For the water circulation its a closed loop from the refugium with 2 holes cut evenly spaced at the back of the tank powerd by an Ehiem pump.

Ive already started buying test kits and what not just didnt put that in my post sorry..

ill be buying 20kilos of live rock so there will be plenty to put in the refugium for the algae to grow on, do you recomend putting anything else in there to help stabalize the system?

Im wanting a soft coral reef setup with a few tangs and clown fish.

Cheers Paul.


----------



## trouble93 (Nov 8, 2008)

JMO but if you know you are only doing soft coral you can save the money on the LED's do a nice T5 set.


----------



## Billythefish (Feb 24, 2009)

The one thing that stands out to Me is the overflow idea!.. this must be the most unreliable thing to put on a reef tank.. You are far better off having the tank drilled and using PVC plumbing.
Ive used both methods and speak from experience.
My reason for this statement is.. with overflow boxes you need to manually prime them to start the syphon, after time micro bubbles enter the overflow box and build up inside, Left to long and the syphon will break!.. leaving your return pump to empty your sumps contents into your display tank and on to the floor.
This cant happen with a correctly setup drilled tank.


----------



## trouble93 (Nov 8, 2008)

Billythefish said:


> The one thing that stands out to Me is the overflow idea!.. this must be the most unreliable thing to put on a reef tank.. You are far better off having the tank drilled and using PVC plumbing.
> Ive used both methods and speak from experience.
> My reason for this statement is.. with overflow boxes you need to manually prime them to start the siphon, after time micro bubbles enter the overflow box and build up inside, Left to long and the syphon will break!.. leaving your return pump to empty your sumps contents into your display tank and on to the floor.
> This cant happen with a correctly setup drilled tank.


I agree It's always best to have a drilled tank, but everybody doesn't have that option.

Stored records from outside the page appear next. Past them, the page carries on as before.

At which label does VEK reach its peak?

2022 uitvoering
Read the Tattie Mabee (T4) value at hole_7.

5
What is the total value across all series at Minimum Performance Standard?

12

I have used U-tube over flows for years with no problem. If you use something like a "CPR" over flow you can't loose siphon. As far as the pvc overflow I'm not saying they don't work I just haven't had any luck with them.


----------



## chromis18 (Apr 14, 2010)

dude i wouldn't get the metal halides.they put off too much heat and cause bad algae growth. i'd stick with the attinic and blue led strips and t'5s.and honestly you don't need to spend all that money on filtration.a plain old aquaclear 100 will do the trick or two if you need it.put chemi-pure as one of the media.and bio-max balls from aqua-clear.and just a foam insert on the bottom. and i wouldn't use two 300 watt heaters.thats too much.you could boil your fish.i'd stick with one.what size is your tank though?


----------



## GetITCdot (Aug 4, 2009)

chromis18 said:


> dude i wouldn't get the metal halides.they put off too much heat and cause bad algae growth. i'd stick with the attinic and blue led strips and t'5s.and honestly you don't need to spend all that money on filtration.a plain old aquaclear 100 will do the trick or two if you need it.put chemi-pure as one of the media.and bio-max balls from aqua-clear.and just a foam insert on the bottom. and i wouldn't use two 300 watt heaters.thats too much.you could boil your fish.i'd stick with one.what size is your tank though?

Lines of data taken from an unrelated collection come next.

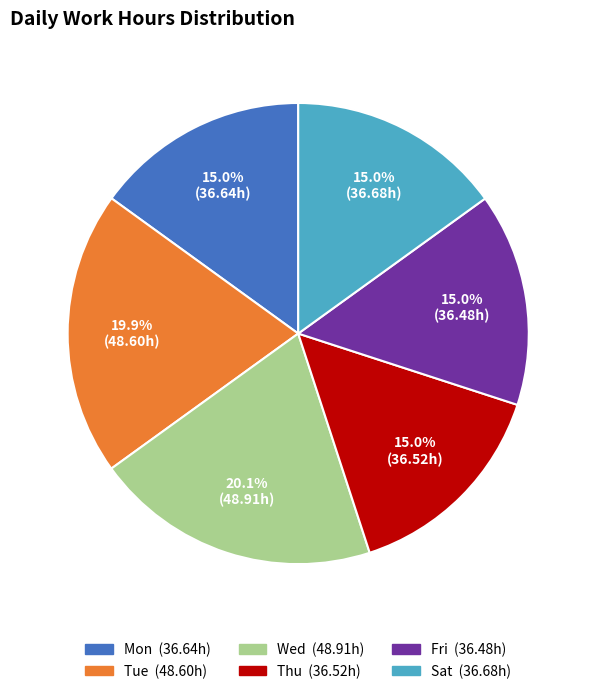

Does any single category account for the majority?

No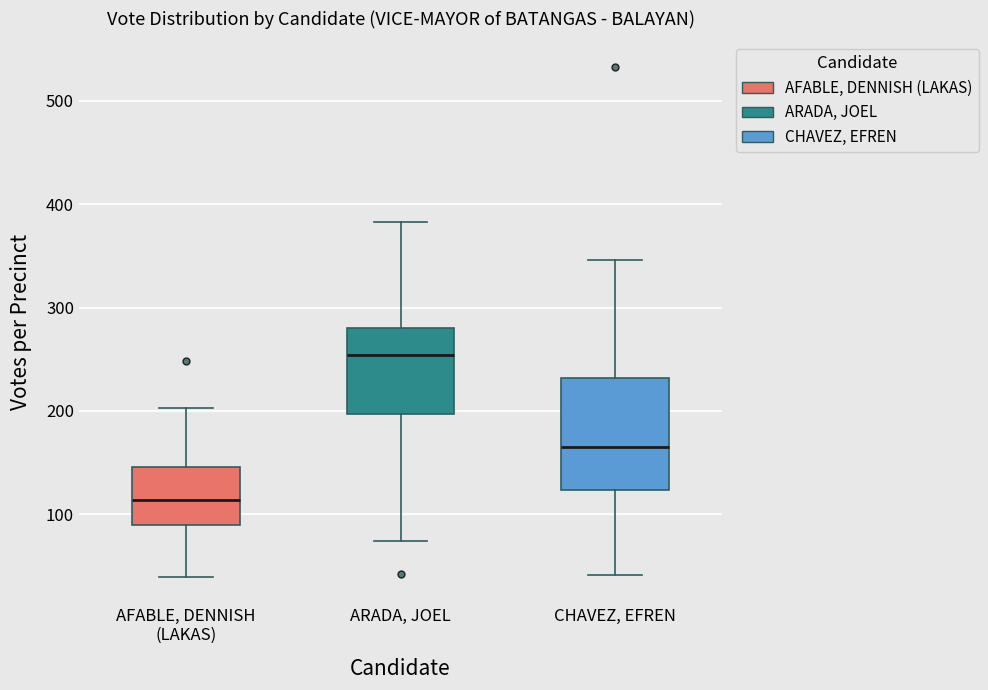

Reading left to right, read every box against the y-axis: the position of its median line, the range the box covers, and the ends of its whiskers. The values are not printed on the chart, so give them approximately, as read against the axis.

AFABLE, DENNISH (LAKAS): median 110, box 90 to 150, whiskers 40 to 200
ARADA, JOEL: median 250, box 200 to 280, whiskers 70 to 380
CHAVEZ, EFREN: median 170, box 120 to 230, whiskers 40 to 350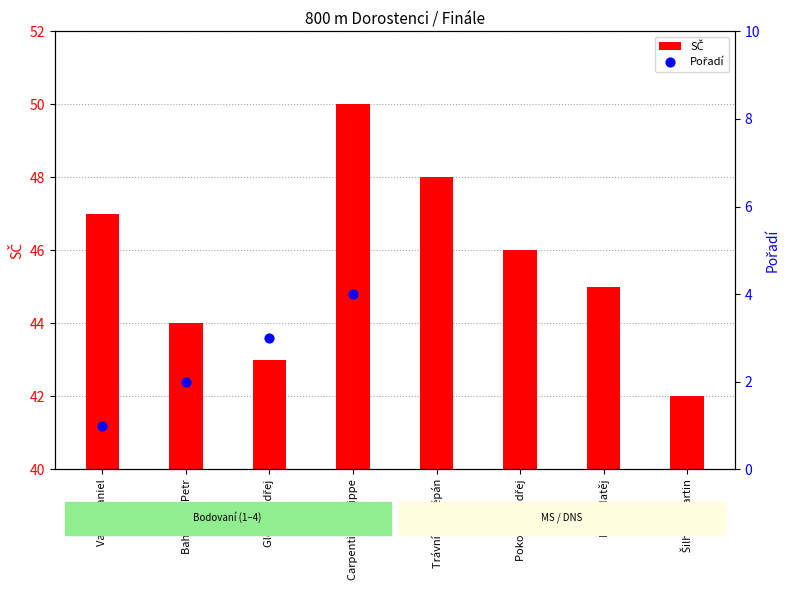

Between Řáda Matěj and Pokorný Ondřej, which is larger?

Pokorný Ondřej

MH have their advantages! Then again they are also overpriced, and make your water very hot.


----------



## trouble93 (Nov 8, 2008)

Depends on the set up for price and heat. I have two 400watt MH over a 75gal. tank and have never had a heat problem. I'm guessing here but I would say a 4'x2'x2' would be some where between 120gal. to 135gal. or maybe even 150gal 600watts between two heaters unless you live in the antarctic would be over kill. And as far as the price of the MH I did a retro kit for the 400's for less then $250.00 and another $150.00 for this hood with 3 large fans


----------



## GetITCdot (Aug 4, 2009)

trouble93 said:


> Depends on the set up for price and heat. I have two 400watt MH over a 75gal. tank and have never had a heat problem. I'm guessing here but I would say a 4'x2'x2' would be some where between 120gal. to 135gal. or maybe even 150gal 600watts between two heaters unless you live in the antarctic would be over kill. And as far as the price of the MH I did a retro kit for the 400's for less then $250.00 and another $150.00 for this hood with 3 large fans





Nice setup, I also have two 400 watt MH over my 150. However My lights are about 6 inches away from the surface of the water with not much room for cooling to take place, your setup has them much higher allowing for easier cool down. My issue is I have no way of hanging the lights 

As you can see here:


----------



## trouble93 (Nov 8, 2008)

GetITCdot said:


> Nice setup, I also have two 400 watt MH over my 150. However My lights are about 6 inches away from the surface of the water with not much room for cooling to take place, your setup has them much higher allowing for easier cool down. My issue is I have no way of hanging the lights
> 
> As you can see here:


is that a whole unit or diy?


----------



## chromis18 (Apr 14, 2010)

GetITCdot said:


> Nice setup, I also have two 400 watt MH over my 150. However My lights are about 6 inches away from the surface of the water with not much room for cooling to take place, your setup has them much higher allowing for easier cool down. My issue is I have no way of hanging the lights
> 
> As you can see here:


getitcdot ur tank is awesome.how tall is it?how deep?how do you like your koralia?


----------